Dr. Jekyl and Mr. Hyde.

Zorro

Hm, Does the Secret Life of Walter Mitty count? :slight_smile:

I’m writing a fantasy trilogy where the main character/narrator is half human and half feyen (fairy) a la Merlin and due to supressing his (to him, shameful) feyen traits winds up with a split personality…of course, being a wizard he still has supernatural powers either way… They’re just stronger in his fey side.

A similar setup is used in the White Wolf RPG Changeling, where ordinary humans have fairy souls that eventually emerge. Of course, RPGs can wind up being much like comic books.

It goes at least as far back as the Ancient Greeks. In the Odyssey, Odysseus disguises himself (with the help of Athena) as a poor beggar when he returns home to Ithaca and is harassed by Penelope’s suitors until he bests them in a contest and then reveals his true identity and slays them all. Sure, it’s a reverse of today’s norm, but I think it still counts.

Could you also count Achilles and Samson who, respectively gain and lose superpowers through something else (Achilles gains strength with his special coating, Samson loses all of his strength when his hair is cut) count?

Jesus Christ, maybe? Father, son and the Holy Ghost, after all - raised as an ordinary Nazarene carpenter, this being of divine birth calls himself the Son of God, then embarks on a ministry in and around Judea to save the souls of his countrymen, gathering a team of like-minded believers to follow him, battling the evil tyranny of the Pharisees and the Roman Governor Pontius Pilate, all the while displaying powers and abilities Far Beyond Those Of Mortal Men… ‘Look! Up on the Cross!’

Moving from fiction to folklore, and from Eurpopean to African I’ve always thought in interesting that the West African folk hero/trickster Anansi had shapechanging abilities that allowed him him access to the worlds of humans and gods. His most amazing adventures happened as a spider communing with gods, his more mundane adventures as a conniving man.

Most of the pulp heroes at the start of the century started the tradition of having “other lives” and public, superheroic identities: Zorro, Tarzan, The Shadow, Doc Savage – even the villainous Fu Machu and Professor Moriarity hid their criminal activities under the guise of businessmen/scholars.

Sherlock Holmes often disguised himself while investigation certain cases, but I don’t recall if he had an ‘alter ego’ as such.

A comic book you might enjoy for its literary antecedents and references is THE LEAGUE OF EXTRAORDINARY GENTLEMEN by Alan Moore and Kevin O’ Neill, which posits a ‘superteam’ of Dr. Jekyll and Mr. Hyde, Alan Quatermaine, Mina (from Dracula) and Captain Nemo fighting the forces of darkness in Victorian England.

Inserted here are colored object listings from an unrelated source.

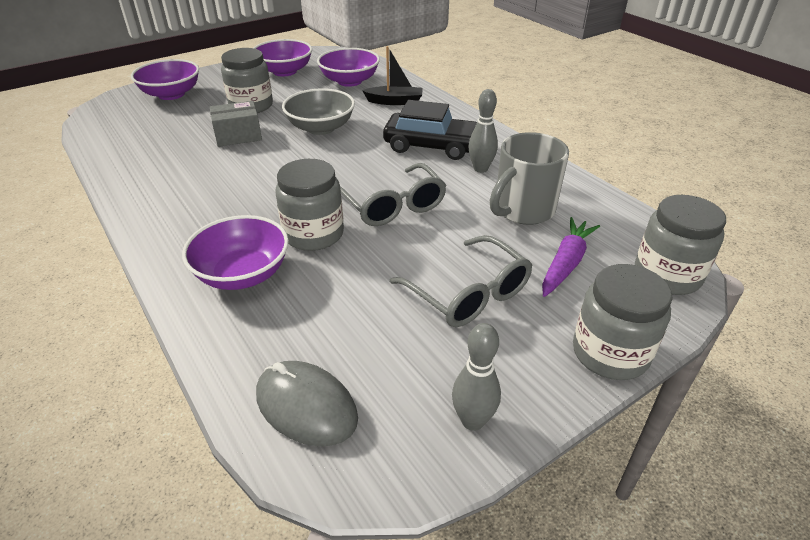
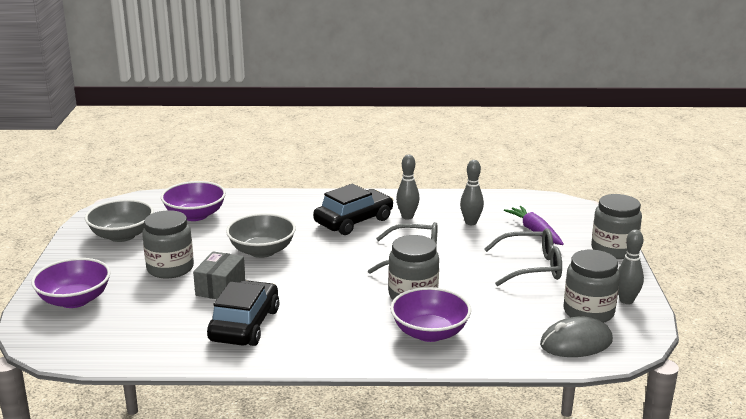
camera: 55 degrees left, 15 degrees down
(182, 169) = (244, 325): none -> black car
(284, 71) = (122, 235): purple bowl -> grey bowl
(395, 101) = (264, 210): black boat -> none
(522, 210) = (471, 222): grey mug -> grey bowling pin
(667, 275) = (573, 211): grey jar -> grey jar (588, 312)

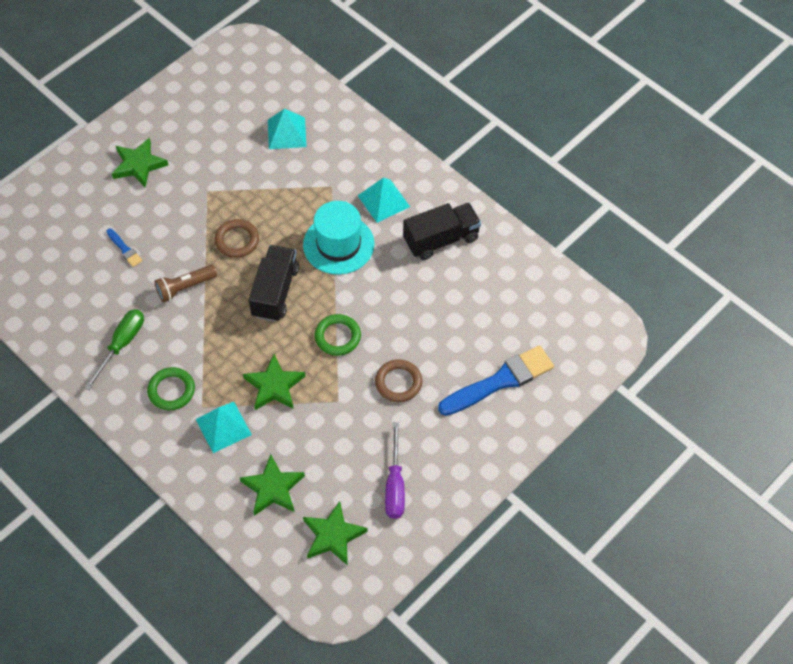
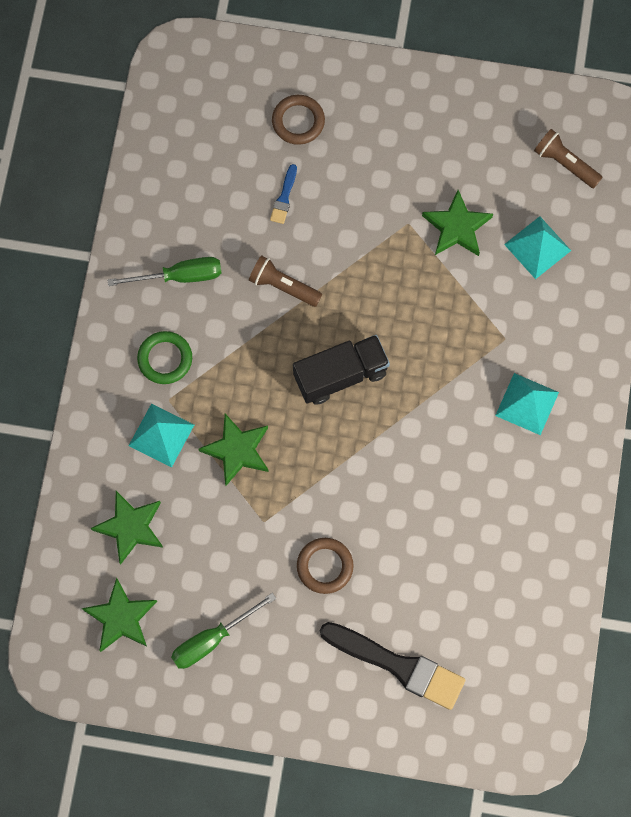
camera: 55 degrees right, 15 degrees up
(139, 165) = (389, 134): green star -> green star (457, 227)
(237, 240) = (372, 295): brown ring -> brown ring (298, 121)
(246, 86) = (565, 163): none -> brown flashlight
(337, 337) = (334, 471): green ring -> none
(338, 244) = (441, 396): turquoise hat -> none
(395, 485) = (212, 639): purple screwdriver -> green screwdriver
(441, 239) = (523, 494): black truck -> none
(500, 381) = (398, 665): blue brush -> black brush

Jolly good reading, that with a sequel planned for fighting… Ah, but that would be telling.

Of course, spy fiction often portrays people with double lives.

Just like I did after returning to Ithaca, NY, from my two week business trip in Los Angeles.

Just kidding. I have neither a wife, nor a job that puts me on business trips.

Askia K. Hale wrote:

LOL. Classic. Thank you.

Interesting. I never thought of Styx river water as a special coating, but it does make sense.

Hehe. I couldn’t remember what the hell Achilles bathed in to get impenitrable skin.

Was it Styx or another river?

I always understood that the Styx washed away the mortal half of him, leaving only the immortal bits.

More Achilles hijacking:

I read The Illiad for the first time about a year ago, and was surprised to find out that Achilles’ invulnerability was apparently a post-Homer addition to his resume. There was no mention of it that I can recall, and even a brief bit where one of the hosts of doomed Troyish soldiers manages to inflict a flesh wound on him before the inevitable hewing.